Big pharma, biotechs, pouvoirs publics, sécurité sociale, recherche académique, associations de patients... Le système de santé est composé d'une pluralité d'acteurs. Arrivent-ils à se parler ?

Il faut une synchronisation plus poussée entre tous ces acteurs. Au sein de l'industrie pharmaceutique, il y a des femmes et des hommes qui ont une fibre sociale, d'autres moins. Parfois, il faut savoir dire stop. Les gouvernants doivent nous protéger. Quant aux associations de patients, elles ont tendance à être trop éparpillées. Elles doivent être plus organisées, plus homogènes, plus actives. Il faut aussi que la justice soit plus réactive lorsqu'éclatent des scandales sanitaires.

Ces acteurs sont côte à côté, parfois face à face, mais pour qu'ils se parlent vraiment, j'en appelle à un Grenelle de la Santé. On fait bien des grenelles à tort et à travers. Pourquoi pas un pour la santé ? Je n'arrive pas à le comprendre. Ce serait l'occasion de tout remettre à plat avec des réformes de grande ampleur, pour un système au plus près des gens. Car ce n'est pas une question d'argent. Nous dépensons deux fois plus qu'Israël qui dispose pourtant d'un modèle plus moderne, avec une grande place accordée à la prévention qui est primordiale.

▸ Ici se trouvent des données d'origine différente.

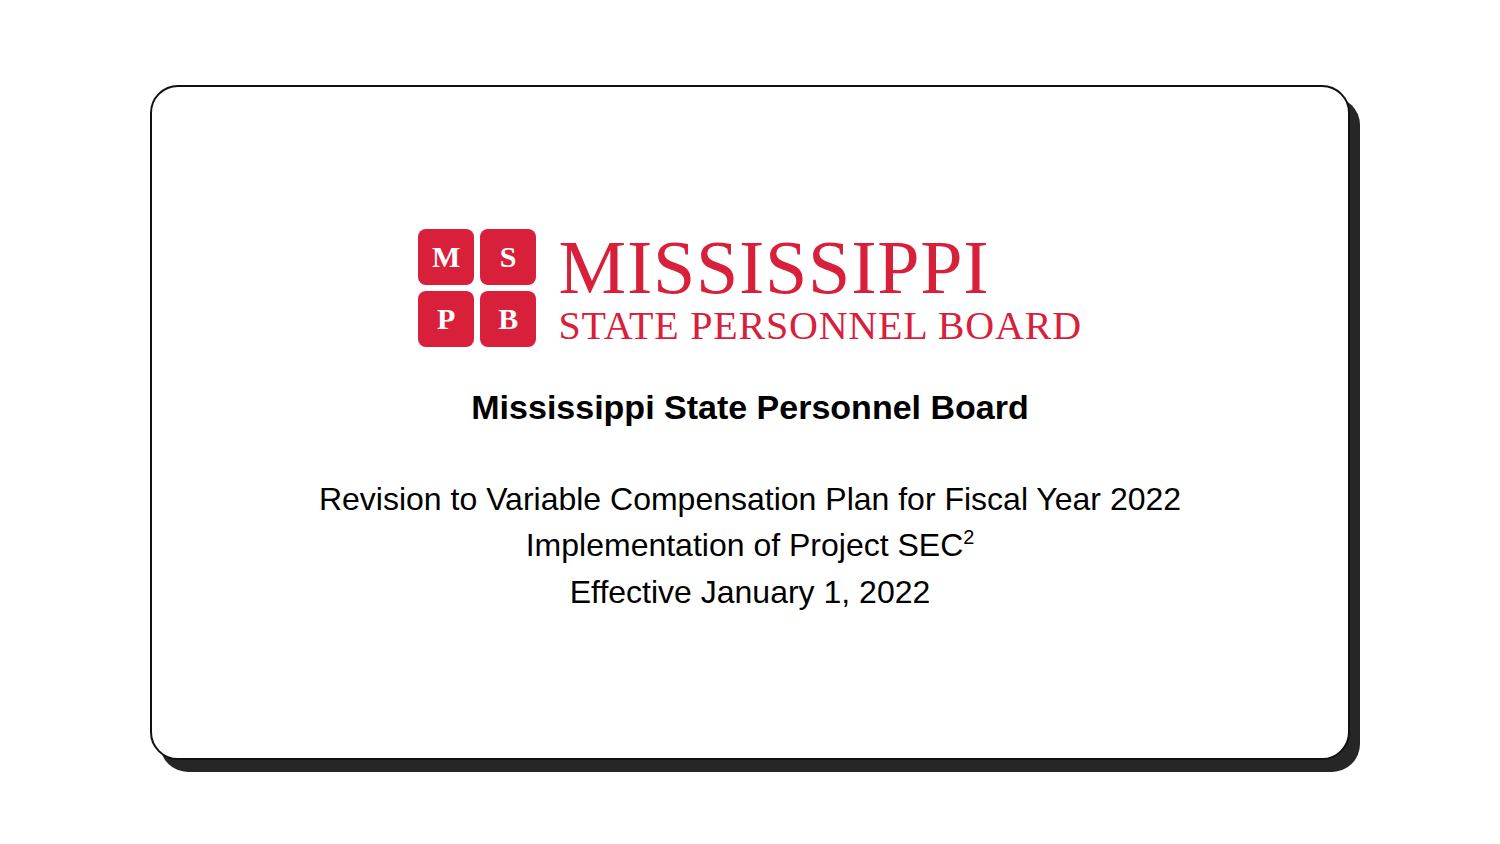MSPB
MISSISSIPPI STATE PERSONNEL BOARD
Mississippi State Personnel Board
Revision to Variable Compensation Plan for Fiscal Year 2022 Implementation of Project SEC2 Effective January 1, 2022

Et qu'en est-il du rôle de l'Europe dans la refonte du système de santé que vous appelez de vos vœux ?

Il est essentiel qu'elle soit unie. Mais nous avons affaire à un paradoxe. Alors que la Commission européenne donne toutes les homologations de mise sur le marché, elle n'a aucun pouvoir sur la négociation des prix. Je trouve dommage, en face de l'industrie, de se priver du pouvoir que représentent les 400 millions de patients potentiels que compte ce continent.